There is $n$ people at a party. Prove that there are two people such that, of the remaining $n-2$ people, there are at least $\lfloor n/2\rfloor-1$ of them, each of whom either knows both or else knows neither of the two. Assume that "knowing" is a symmetric relation, and that $\lfloor n/2\rfloor$ denotes the greatest integer less than or equal to $n/2$.
Source: Principles and Techniques in Combinatorics by Koh and Chen.
Here is my idea:
Either a person knows someone or not. If there is at least $2$ people who do not know any one or who know $0$ person then I can take these two people and I am sure that these two are unknown to the remaining $n-2$ people.
So suppose the number of people who do not know anyone is $1$ or zero.
Let us start if there are no people who do not know anyone (everyone knows someone). So the only possible number of friends a person can have is from $1, 2, 3, . . , n-1$. Or $n-1$ choices. Since there are n people by Pigeonhole Principle there will be at least two that will have the same number of friends. Let these two be $P1$ and $P2$. Let $k=$ the number of friends of $P1=$ the number of friends of $P2$.
Let
$A=$ the set contaning $P1$ and its $k$ friends. $|A|=k+1$
$B=$ the set contaning $P2$ and its $k$ friends. $|B|=k+1$
If $A$ and $B$ are disjoint then $|A|+|B|=2k+2\leq n$ or $k\leq\frac{n}{2}-1$.
Here comes my problem. Since if $k=\frac{n}{2}-1$ then $|A|=|B|=\frac{n}{2}$ and $A$ and $B$ are disjoint, I can't show what the problem is asking.
Any idea guys? Maybe some hints. :) Thanks.
UPDATE
I just found out that this problem is similar to the following:
A graph has $n>2$ points. Show that we can find two points $A$ and $B$ such that at least $\lfloor n/2\rfloor-1$ of the remaining points are joined to either both or neither of $A$ and $B$.
Which is a problem in 1985 USAMO.
I don't quite understand the solution though.
This is not a solution, but is aimed at why the approach of equal number of friends can't work. Suppose $n=4$ and the people are $a,b,c,d$ and they are arranged in a line $abcd$ where $x$ knows $y$ if and only if $x,y$ are adjacent on the line. Then the ends $a,d$ each have $1$ friend, and the inners $b,c$ each have $2$ friends, yet neither pair works.
Since here $n/2-1=1$ a pair works iff they have either a common friend or a common non-friend. If you look at $b,c$ each with 2 friends, then $b$ knowns $a$ but not $d$, while $c$ knows $d$ but not $a$. So the pair $b,c$ doesn't work, even though each has $2$ friends. Similarly you can show the pair $a,d$ doesn't work.

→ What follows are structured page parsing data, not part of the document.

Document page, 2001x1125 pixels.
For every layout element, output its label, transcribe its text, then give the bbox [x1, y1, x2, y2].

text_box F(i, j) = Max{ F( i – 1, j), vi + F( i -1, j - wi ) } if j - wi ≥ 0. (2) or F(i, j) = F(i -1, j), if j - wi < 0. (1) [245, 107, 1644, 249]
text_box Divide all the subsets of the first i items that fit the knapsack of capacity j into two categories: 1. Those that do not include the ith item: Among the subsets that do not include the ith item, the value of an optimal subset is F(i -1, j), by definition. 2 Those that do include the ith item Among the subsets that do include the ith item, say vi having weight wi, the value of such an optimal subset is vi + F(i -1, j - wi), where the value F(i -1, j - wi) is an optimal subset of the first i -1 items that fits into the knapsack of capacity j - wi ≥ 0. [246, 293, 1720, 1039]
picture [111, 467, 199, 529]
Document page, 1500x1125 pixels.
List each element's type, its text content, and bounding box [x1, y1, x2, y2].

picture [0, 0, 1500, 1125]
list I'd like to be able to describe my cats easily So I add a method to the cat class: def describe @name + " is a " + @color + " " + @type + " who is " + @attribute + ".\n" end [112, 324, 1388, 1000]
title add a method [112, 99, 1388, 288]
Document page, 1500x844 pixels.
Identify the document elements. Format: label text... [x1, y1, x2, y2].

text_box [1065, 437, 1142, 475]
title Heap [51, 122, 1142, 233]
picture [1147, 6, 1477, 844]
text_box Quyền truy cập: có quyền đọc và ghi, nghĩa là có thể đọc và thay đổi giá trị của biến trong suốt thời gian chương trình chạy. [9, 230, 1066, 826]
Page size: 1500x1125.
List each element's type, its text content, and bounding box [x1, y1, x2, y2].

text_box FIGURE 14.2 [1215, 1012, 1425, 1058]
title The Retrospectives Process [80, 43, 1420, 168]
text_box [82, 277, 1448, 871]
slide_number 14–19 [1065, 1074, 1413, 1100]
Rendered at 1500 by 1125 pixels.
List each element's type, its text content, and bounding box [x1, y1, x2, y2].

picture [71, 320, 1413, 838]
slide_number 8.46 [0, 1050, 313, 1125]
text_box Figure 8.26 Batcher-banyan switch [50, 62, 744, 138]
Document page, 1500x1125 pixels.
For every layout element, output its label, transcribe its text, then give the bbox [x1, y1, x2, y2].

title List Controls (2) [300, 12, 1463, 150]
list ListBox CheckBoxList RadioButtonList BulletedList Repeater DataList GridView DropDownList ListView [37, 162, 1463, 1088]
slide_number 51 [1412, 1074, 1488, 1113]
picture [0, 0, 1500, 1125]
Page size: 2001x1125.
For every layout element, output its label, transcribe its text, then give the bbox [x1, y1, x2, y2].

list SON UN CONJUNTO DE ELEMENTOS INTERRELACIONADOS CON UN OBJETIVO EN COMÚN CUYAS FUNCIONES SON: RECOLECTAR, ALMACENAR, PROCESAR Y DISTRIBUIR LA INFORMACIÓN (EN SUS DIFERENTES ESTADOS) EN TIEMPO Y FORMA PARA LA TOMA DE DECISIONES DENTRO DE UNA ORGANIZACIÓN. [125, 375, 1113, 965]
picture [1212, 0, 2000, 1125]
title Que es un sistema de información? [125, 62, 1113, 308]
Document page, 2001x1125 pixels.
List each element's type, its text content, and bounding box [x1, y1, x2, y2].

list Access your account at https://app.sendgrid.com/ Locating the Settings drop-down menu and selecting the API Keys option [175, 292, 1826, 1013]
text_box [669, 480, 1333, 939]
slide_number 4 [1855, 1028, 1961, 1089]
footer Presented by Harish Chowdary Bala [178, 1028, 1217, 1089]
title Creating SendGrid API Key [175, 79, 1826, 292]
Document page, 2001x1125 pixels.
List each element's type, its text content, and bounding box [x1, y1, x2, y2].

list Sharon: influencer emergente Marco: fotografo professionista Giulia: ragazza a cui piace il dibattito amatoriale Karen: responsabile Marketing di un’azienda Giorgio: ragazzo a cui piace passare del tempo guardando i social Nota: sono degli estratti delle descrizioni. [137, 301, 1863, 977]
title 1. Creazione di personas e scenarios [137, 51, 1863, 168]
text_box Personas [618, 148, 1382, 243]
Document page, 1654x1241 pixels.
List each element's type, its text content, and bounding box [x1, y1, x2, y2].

On the other hand, any other pair does work, i.e. if you take two having different numbers of friends in this example, that pair works. Here this means taking one at an end and the other in one of the inner positions. For example the pair $a,b$ each does not know $d$, so that pair $a,b$ works, while pair $a,c$ each knows $b$, so that the pair $a,c$ works. (The other two possibilities are symmetric to these.)
It seems from this example that one has to look at more than just some property of an individual, such as number of friends, to prove this statement.